Anna Lynch (April 22, 1865 – January 8, 1946) was an American painter.
Lynch, whose birthdate is sometimes given as 1868, was born in Elgin, Illinois.[1] A student of John Vanderpoel at the School of the Art Institute of Chicago, she first exhibited portrait miniatures at the institution's annual exhibition in 1897. She would go on to show work in the school's annual shows for local artists for over thirty years.
In 1902 Lynch traveled to Paris, where her instructors at the Académie Julian included William-Adolphe Bouguereau and Gabrielle Debillemont-Chardon. She showed work in the Paris Salons of 1903 and 1904 before returning to Chicago in 1905, a year before her miniatures were the subject of a solo exhibition at the Art Institute. She began exhibiting widely elsewhere, receiving a bronze medal at the Panama Pacific International Exposition in 1915. In 1921 she was among the founding members of the Chicago Society of Miniature Painters, whose first president she became. Lynch took studio space in the Tree Building in 1908.

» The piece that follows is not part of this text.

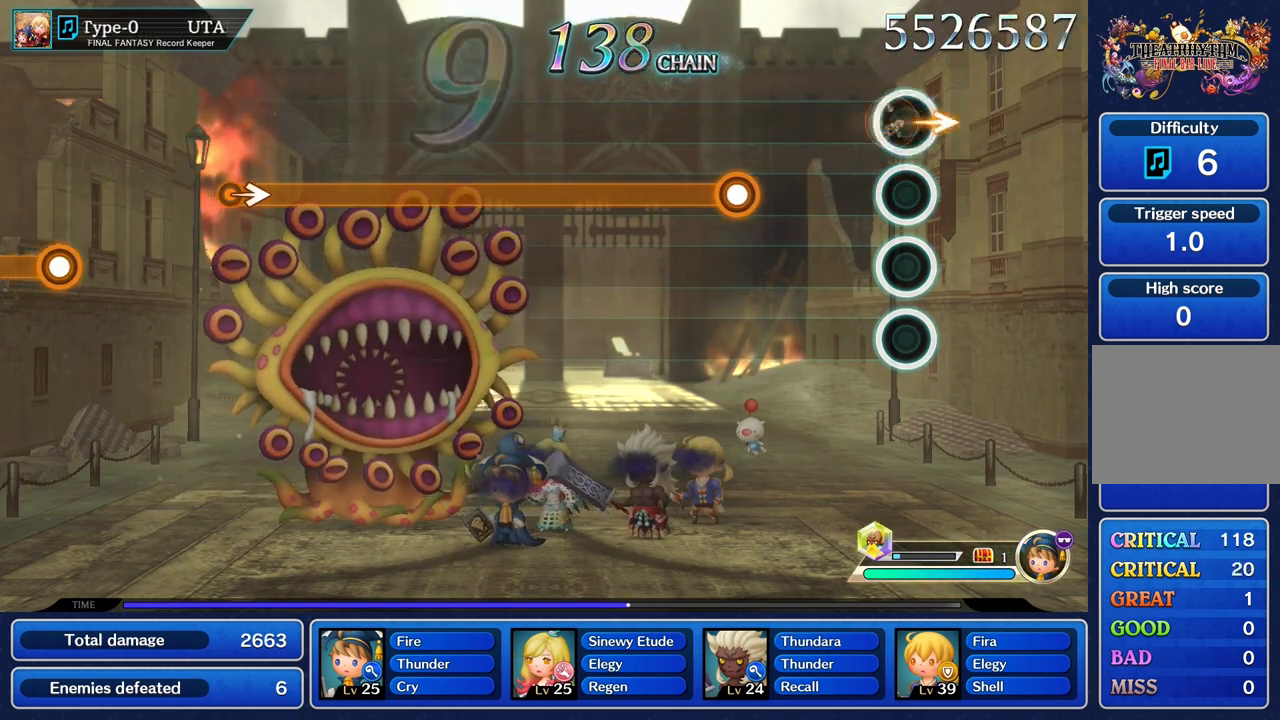
{"buttons": ["R1"], "left_stick": "center", "right_stick": "center", "events": [[67, "R1", "up"], [117, "left_stick", "center"], [467, "R1", "down"]]}
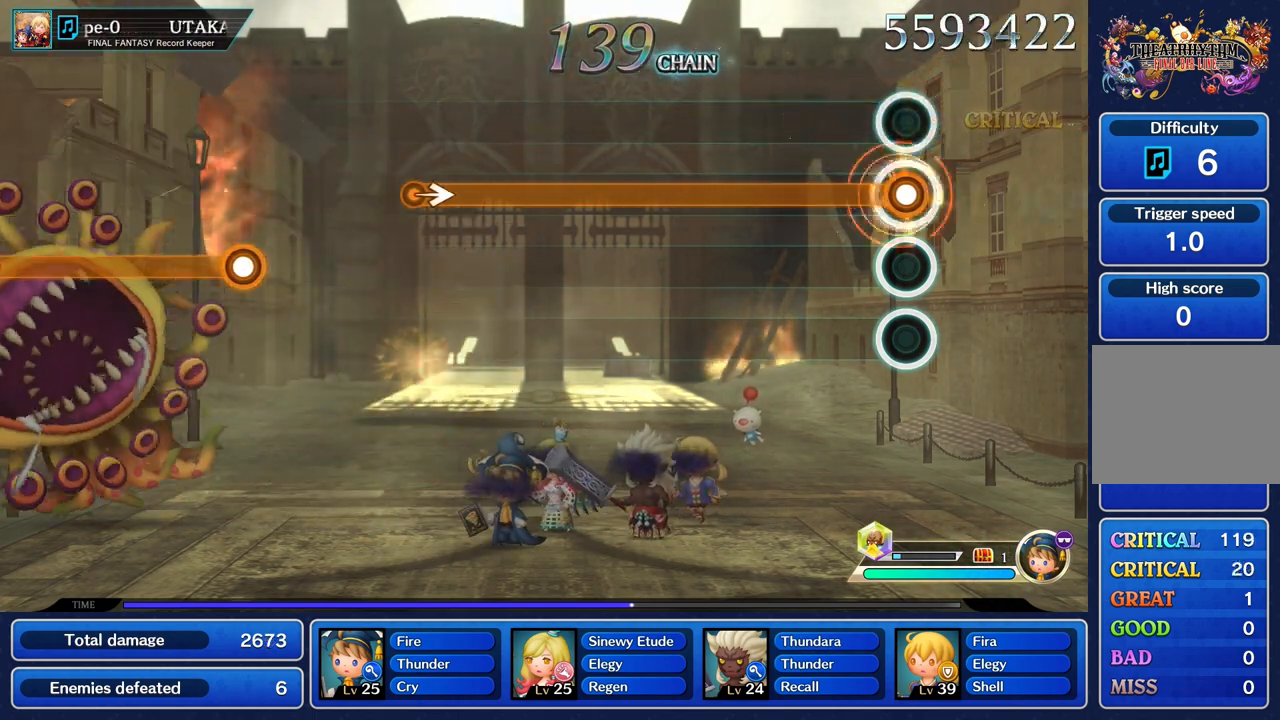
{"buttons": ["R1"], "left_stick": "center", "right_stick": "center", "events": []}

She was especially noted for miniatures of children, but as the medium lost popularity she began to create more full-sized portraits, as well as still-life images. Later in her career she produced landscapes and marine paintings, many based on trips she had taken abroad to France and Spain. She was conservative in style, showing with the Chicago Society of Painters and Sculptors and the Society for Sanity in Art as well as the Chicago Galleries Association, but at the same time she also belonged to the Arts Club of Chicago, more modern in outlook.[2] Lynch died in her hometown of Elgin.[1]
References
- 1 2 "Anna Lynch". Illinois Women Artists Project. Bradley University. 2017. Archived from the original on 28 February 2017. Retrieved 28 February 2017.
- ↑ Greenhouse, Wendy. "Anna Lynch". M. Christine Schwartz Collection. Retrieved 28 February 2017.